16 No que respeita, em segundo lugar, à proibição implícita de exportar, deve assinalar-se que, para realizar o objectivo prosseguido por uma regulamentação que visa assegurar a eliminação dos despojos de animais com todas as garantias sanitárias requeridas, não é necessário proibir a exportação das miudezas de aves de capoeira, uma vez que estão preenchidas as condições sanitárias exigidas por essa regulamentação no que respeita à recolha e transporte no território nacional.

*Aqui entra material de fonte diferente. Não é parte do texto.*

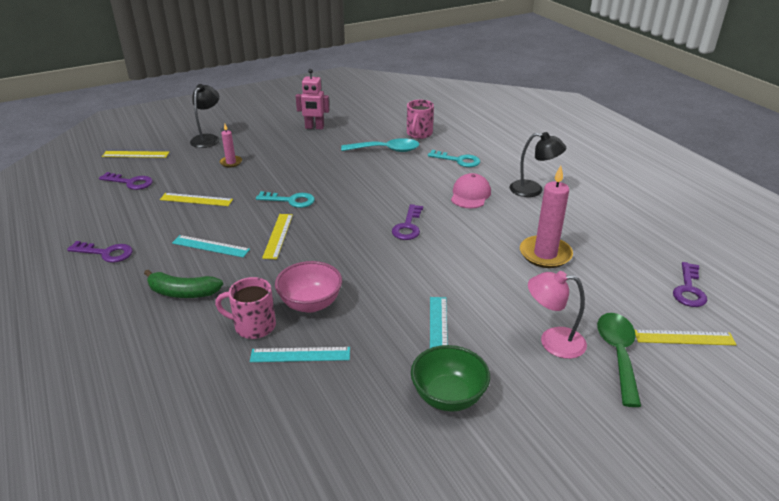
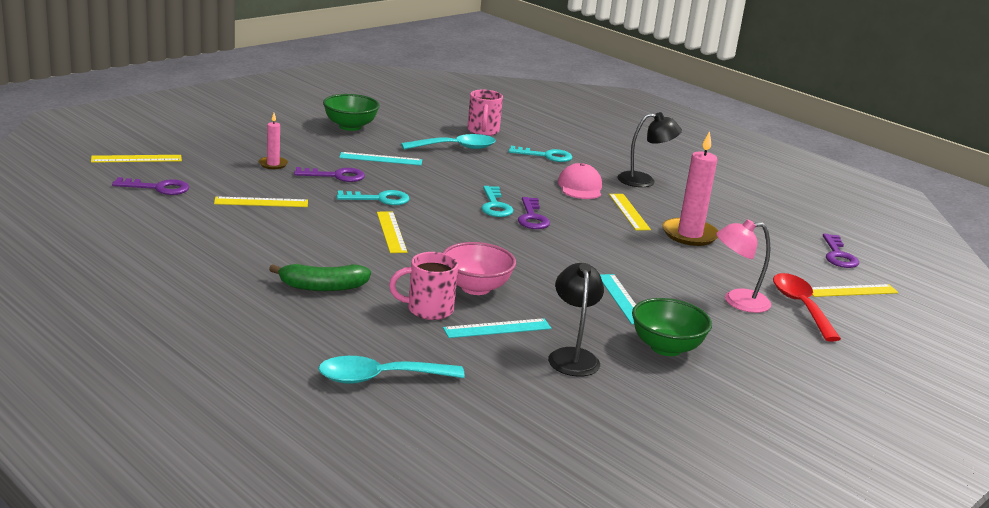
camera: 20 degrees left, 10 degrees down
purple key [67,241,133,263] -> purple key moved to [294,167,365,182]
turquoise ruler [172,235,250,258] -> turquoise ruler moved to [339,152,422,166]
black lamp [190,84,219,148] -> black lamp moved to [548,263,604,377]
pink robot [296,69,330,129] -> green bowl [323,94,380,131]
green spoon [597,313,641,407] -> red spoon [773,273,841,341]
none -> turquoise spoon [318,356,465,384]
none -> turquoise key [481,186,514,217]
none -> yellow ruler [609,194,651,230]

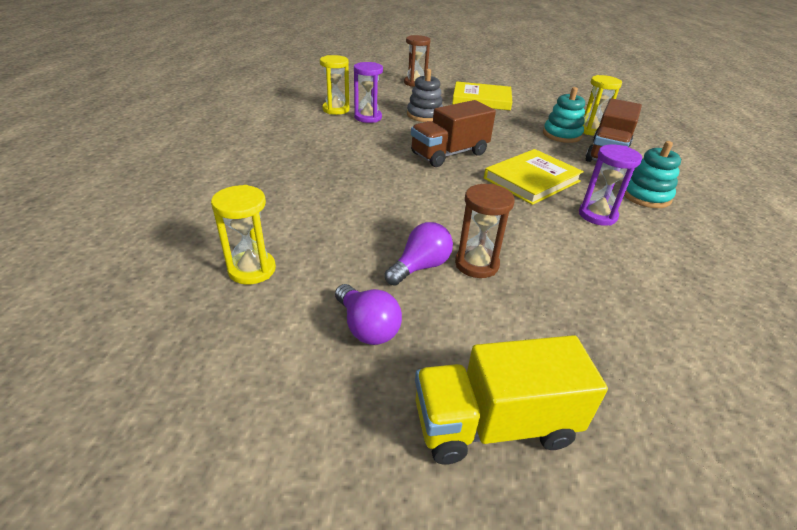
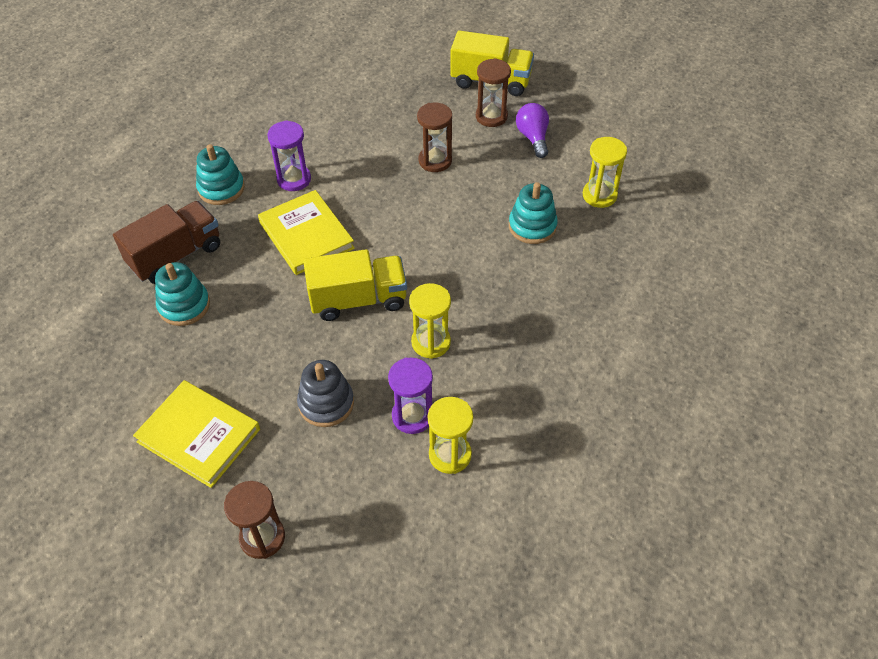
camera: 155 degrees left, 15 degrees up
purple light bulb [385,222,453,286] -> none
brown truck [411,100,496,167] -> yellow truck [303,249,407,321]
yellow book [484,149,584,205] -> yellow book turned 75 degrees clockwise [258,190,355,275]
yellow hourglass [583,75,622,136] -> yellow hourglass moved to [409,283,451,359]
none -> brown hourglass [476,58,511,127]
none -> turquoise stacking toy [509,182,558,244]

17 Consequentemente, deve responder-se à questão submetida pelo Gerechtshof de Arnhem que os regulamentos n.os 827/68 e 2777/75 não impedem que uma regulamentação nacional, publicada no interesse da protecção da saúde e da vida das pessoas e animais, reserve aos titulares de uma licença administrativa de esquartejamento a recolha e tratamento de todos os despojos de animais e implique, para os produtores de miudezas de aves de capoeira, a obrigação de as ceder, enquanto despojos de animais, apenas às empresas de esquartejamento autorizadas. Tal regulamentação, uma vez que afecta as trocas intracomunitárias, só é pois compatível com os artigos 30.°, 34.° e 36.° do Tratado, na medida em que não provoca nas importações e exportações provenientes ou destinadas a outros Estados-membros outros entraves além dos justificados, ao abrigo do artigo 36.° do Tratado, pela preocupação de fazer respeitar, no território nacional, disposições sanitárias que regulam a recolha e o transporte dos produtos considerados nocivos à saúde.

Decisão sobre as despesas


Quanto às despesas

18 As despesas em que incorreram o Governo do Reino dos Países Baixos e a Comissão das Comunidades Europeias, que apresentaram observações ao Tribunal, não podem ser objecto de reembolso. Revestindo o processo, em relação às partesno processo principal, o carácter de incidente levantado perante o órgão jurisdicional nacional, compete a este decidir quanto às despesas.

Parte decisória


Pelos fundamentos expostos,

O TRIBUNAL (Quinta Secção)

pronunciando-se quanto à questão que lhe foi submetida pelo Gerechtshof de Arnhem, por decisão de 27 de Março de 1986, declara:

Os regulamentos n.° 827/68 do Conselho, de 28 de Junho de 1968, que estabelece a organização comum de mercado para certos produtos enumerados no anexo II do Tratado, e n.° 2777/75 do Conselho, de 29 de Outubro de 1975, que estabelece a organização comum de mercado no sector da carne de aves de capoeira, não impedem que uma regulamentação nacional, publicada no interesse da protecção da saúde e da vida das pessoas e animais, reserve aos titulares de uma licença administrativa de esquartejamento, a recolha e tratamento de todos os despojos de animais e implique, para os produtores de miudezas de aves, a obrigação de as ceder, enquanto despojos de animais, apenas às empresas de esquartejamento autorizadas. Tal regulamentação, uma vez que afecta as trocas intracomunitárias, só é, pois, compatível com os artigos 30.°, 34.° e 36.° do Tratado, na medida em que não provoca nas importações provenientes de, ou nas exportações destinadas a outros Estados-membros, quaisquer entraves além dos justificados, ao abrigo do artigo 36.° do Tratado, pela preocupação de fazer respeitar, no território nacional, disposições sanitárias que regulam a recolha e o transporte dos produtos considerados nocivos à saúde.